İnşa projelerine eşlik eden alçak, mavi kontrplak yaya köprüleri New York sokaklarının sorunlarından biri. İnşaatlar, bina girişlerini kapatıp altlarında işleyen mağazaların kapalı gözükmesine ve düşürdüğü gölgelerle pasajların geceleri tehditkar görünmesine sebep oluyor.
Guggenheim Müzesi yetkilileri geçenlerde ünlü Frank Lloyd Wright binalarının gayet karmaşık restorasyonuna giriştiklerinde, kendi yaya köprülerini özel olarak tasarlattılar. Tipik bir köprü standart iki yüksekliğe sahiptir; kaldırımdan ya 2,5 metre ya da 5 metre yukardadır. Guggenheim’ın yaya köprüsü ise binanın girişinin kapanmaması için yerden 6,5 metre yukarıda yapılmış. Köprünün destekleri her zaman kullanılan modüler borular yerine I kirişlerinden yapılmış ve ahşap takoz veya metal kayıtlara ihtiyaç kalmamıştır.

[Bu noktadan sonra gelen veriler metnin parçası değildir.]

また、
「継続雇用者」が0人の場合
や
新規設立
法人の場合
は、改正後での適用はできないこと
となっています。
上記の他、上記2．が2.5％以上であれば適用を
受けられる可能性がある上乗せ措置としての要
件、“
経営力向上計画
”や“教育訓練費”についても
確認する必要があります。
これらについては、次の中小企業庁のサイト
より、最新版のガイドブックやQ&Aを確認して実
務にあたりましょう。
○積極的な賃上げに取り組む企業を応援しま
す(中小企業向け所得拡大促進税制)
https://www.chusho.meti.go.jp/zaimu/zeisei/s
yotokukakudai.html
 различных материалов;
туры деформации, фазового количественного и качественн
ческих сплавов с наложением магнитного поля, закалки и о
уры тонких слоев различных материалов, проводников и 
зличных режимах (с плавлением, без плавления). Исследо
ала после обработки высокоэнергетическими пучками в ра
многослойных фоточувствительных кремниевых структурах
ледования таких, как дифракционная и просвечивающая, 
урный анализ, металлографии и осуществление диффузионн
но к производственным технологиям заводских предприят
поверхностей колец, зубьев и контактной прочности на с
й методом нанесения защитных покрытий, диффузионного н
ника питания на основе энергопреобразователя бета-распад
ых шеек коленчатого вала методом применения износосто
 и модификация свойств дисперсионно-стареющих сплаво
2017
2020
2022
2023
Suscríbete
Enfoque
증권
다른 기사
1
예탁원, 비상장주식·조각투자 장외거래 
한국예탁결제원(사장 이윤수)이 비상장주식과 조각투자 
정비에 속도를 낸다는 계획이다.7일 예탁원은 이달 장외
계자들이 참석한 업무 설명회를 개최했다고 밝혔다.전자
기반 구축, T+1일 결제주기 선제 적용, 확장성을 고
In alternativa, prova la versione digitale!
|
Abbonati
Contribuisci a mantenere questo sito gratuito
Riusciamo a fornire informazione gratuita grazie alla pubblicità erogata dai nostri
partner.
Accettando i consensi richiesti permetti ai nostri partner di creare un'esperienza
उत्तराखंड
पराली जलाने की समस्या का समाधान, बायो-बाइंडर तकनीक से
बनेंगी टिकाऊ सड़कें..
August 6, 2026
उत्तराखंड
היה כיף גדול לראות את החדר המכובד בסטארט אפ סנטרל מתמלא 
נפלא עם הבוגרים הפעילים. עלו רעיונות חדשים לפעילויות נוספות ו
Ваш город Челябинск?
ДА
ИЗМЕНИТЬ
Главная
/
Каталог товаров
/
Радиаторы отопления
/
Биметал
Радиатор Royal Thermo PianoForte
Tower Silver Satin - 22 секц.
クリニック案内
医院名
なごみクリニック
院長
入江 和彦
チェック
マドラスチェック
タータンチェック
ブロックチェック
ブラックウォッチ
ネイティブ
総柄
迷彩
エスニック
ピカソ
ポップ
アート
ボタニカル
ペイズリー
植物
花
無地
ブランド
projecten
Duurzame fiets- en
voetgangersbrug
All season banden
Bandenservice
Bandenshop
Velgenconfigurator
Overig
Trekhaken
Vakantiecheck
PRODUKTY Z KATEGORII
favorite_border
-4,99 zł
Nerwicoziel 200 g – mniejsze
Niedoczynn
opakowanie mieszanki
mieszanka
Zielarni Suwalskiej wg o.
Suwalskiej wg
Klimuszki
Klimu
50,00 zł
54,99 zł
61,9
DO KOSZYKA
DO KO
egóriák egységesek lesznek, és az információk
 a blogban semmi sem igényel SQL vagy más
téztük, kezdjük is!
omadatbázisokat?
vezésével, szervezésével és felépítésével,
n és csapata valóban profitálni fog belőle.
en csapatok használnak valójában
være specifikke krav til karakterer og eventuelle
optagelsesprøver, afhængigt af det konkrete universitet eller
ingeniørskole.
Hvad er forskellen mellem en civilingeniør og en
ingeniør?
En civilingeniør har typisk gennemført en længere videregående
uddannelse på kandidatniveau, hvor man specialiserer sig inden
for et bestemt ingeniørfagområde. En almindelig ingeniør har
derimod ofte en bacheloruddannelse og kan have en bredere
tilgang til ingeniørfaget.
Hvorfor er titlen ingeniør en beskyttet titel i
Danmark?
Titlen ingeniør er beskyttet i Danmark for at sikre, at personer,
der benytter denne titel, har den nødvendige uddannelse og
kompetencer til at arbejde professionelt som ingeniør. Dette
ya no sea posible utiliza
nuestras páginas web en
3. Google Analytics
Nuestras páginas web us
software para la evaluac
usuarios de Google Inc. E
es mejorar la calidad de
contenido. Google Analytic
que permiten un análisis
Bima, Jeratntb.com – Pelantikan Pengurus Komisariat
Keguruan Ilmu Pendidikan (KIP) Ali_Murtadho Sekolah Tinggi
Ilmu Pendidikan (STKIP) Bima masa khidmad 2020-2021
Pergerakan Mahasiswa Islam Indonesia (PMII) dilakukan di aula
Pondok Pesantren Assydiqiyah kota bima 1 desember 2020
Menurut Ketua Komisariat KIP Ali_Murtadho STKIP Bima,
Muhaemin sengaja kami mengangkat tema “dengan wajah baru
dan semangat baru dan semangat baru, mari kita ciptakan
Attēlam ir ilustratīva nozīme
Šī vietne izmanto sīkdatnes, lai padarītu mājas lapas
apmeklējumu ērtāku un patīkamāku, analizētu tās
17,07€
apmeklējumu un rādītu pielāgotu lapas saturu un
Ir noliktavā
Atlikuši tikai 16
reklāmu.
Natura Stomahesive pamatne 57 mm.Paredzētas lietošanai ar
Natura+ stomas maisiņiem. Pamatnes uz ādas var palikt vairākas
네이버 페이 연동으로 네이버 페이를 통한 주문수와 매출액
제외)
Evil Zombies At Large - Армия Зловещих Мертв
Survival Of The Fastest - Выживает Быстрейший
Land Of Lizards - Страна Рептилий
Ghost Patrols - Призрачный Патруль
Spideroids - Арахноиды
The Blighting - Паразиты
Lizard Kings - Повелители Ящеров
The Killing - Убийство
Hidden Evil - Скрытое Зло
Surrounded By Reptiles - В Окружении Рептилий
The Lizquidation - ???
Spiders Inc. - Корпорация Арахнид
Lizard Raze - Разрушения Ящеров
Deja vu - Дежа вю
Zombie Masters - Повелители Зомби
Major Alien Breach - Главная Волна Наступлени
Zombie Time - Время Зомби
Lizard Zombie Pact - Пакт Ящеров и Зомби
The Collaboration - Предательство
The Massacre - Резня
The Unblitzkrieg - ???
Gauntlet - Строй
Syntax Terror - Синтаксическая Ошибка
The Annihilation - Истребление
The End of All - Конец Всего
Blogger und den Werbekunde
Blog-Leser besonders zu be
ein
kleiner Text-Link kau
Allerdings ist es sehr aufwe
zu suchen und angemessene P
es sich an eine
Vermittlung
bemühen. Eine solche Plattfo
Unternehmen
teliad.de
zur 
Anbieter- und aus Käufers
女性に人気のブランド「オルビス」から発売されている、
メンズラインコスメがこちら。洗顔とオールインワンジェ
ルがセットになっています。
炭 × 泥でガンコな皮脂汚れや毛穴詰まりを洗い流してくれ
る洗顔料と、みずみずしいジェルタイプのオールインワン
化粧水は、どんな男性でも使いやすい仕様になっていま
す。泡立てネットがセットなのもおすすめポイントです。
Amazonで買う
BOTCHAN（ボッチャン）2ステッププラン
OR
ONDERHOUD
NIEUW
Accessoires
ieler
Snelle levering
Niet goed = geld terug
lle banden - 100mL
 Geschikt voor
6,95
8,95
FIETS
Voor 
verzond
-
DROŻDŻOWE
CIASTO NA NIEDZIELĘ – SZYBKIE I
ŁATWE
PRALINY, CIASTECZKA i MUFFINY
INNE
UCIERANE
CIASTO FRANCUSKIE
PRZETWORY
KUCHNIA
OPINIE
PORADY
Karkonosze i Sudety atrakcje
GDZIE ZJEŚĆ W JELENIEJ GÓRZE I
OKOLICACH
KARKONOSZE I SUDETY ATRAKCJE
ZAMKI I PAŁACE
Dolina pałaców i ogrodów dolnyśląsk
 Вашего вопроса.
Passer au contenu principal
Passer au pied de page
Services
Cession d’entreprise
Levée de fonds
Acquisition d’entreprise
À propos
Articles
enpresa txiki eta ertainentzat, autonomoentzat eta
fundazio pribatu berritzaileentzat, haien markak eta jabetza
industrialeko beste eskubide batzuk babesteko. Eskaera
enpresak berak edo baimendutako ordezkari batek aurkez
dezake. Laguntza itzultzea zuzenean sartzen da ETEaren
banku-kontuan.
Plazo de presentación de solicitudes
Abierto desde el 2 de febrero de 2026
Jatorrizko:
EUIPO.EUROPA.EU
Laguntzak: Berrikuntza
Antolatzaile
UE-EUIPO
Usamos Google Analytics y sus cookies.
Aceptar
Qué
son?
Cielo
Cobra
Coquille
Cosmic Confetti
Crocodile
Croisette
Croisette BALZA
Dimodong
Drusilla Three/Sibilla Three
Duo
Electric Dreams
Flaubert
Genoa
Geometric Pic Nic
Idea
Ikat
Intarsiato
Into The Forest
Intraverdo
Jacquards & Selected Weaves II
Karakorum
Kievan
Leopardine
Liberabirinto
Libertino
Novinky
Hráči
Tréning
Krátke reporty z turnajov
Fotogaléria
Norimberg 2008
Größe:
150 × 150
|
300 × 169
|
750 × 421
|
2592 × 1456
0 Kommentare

Ayrıca genel New York yaya köprüsü mavisi rengi yerine, bu 6,5 metrelik kontrplak yatay şerit aslında ustaca bir reklam panosuna dönüşüyor. Müzenin adı, müzenin kimliğine özgü açık bej renkteki panellerin üzerine kırmızı vinil grafiklerle yazılmış. “İnsanlar binayı görmeye geldiklerinde, estetik bir deneyim için geldiklerinden ilk gördükleri şeyin çirkin bir yapı iskelesi olması uygunsuz olurdu” diyor Guggenheim’ın sözcüsü Anthony Calnek.
Guggenheim’ın restorasyonu, genleşme derzleri olmadan inşa edildiğinden beton yapıda oluşan çatlakların tamiri için gerekli görülmüştür. Guggenheim, 1959’da inşa edildiğinde, dış cephesinde akrilik bazlı boya kullanan ilk binalardan biriydi. Calnek’e göre “Yanlışlıkla boyanın betonu koruyucu bir örtü gibi saracağı – yani binayla birlikte genleşip büzüleceğini ve genleşme derzlerinin yokluğunu telafi edeceğini düşünülmüştü.”
Şu anda binanın dış cephesi beyaz boyasından soyulup, çıplak püskürtme harç duvarları inşa edildiğinden beri ilk kez görünür hale gelmiştir. Proje hala tanı halinde. Asıl çatlakları doldurmayı kapsayan restorasyon işinin bu yaz başlaması ve yaklaşık bir yıl sürmesi bekleniyor.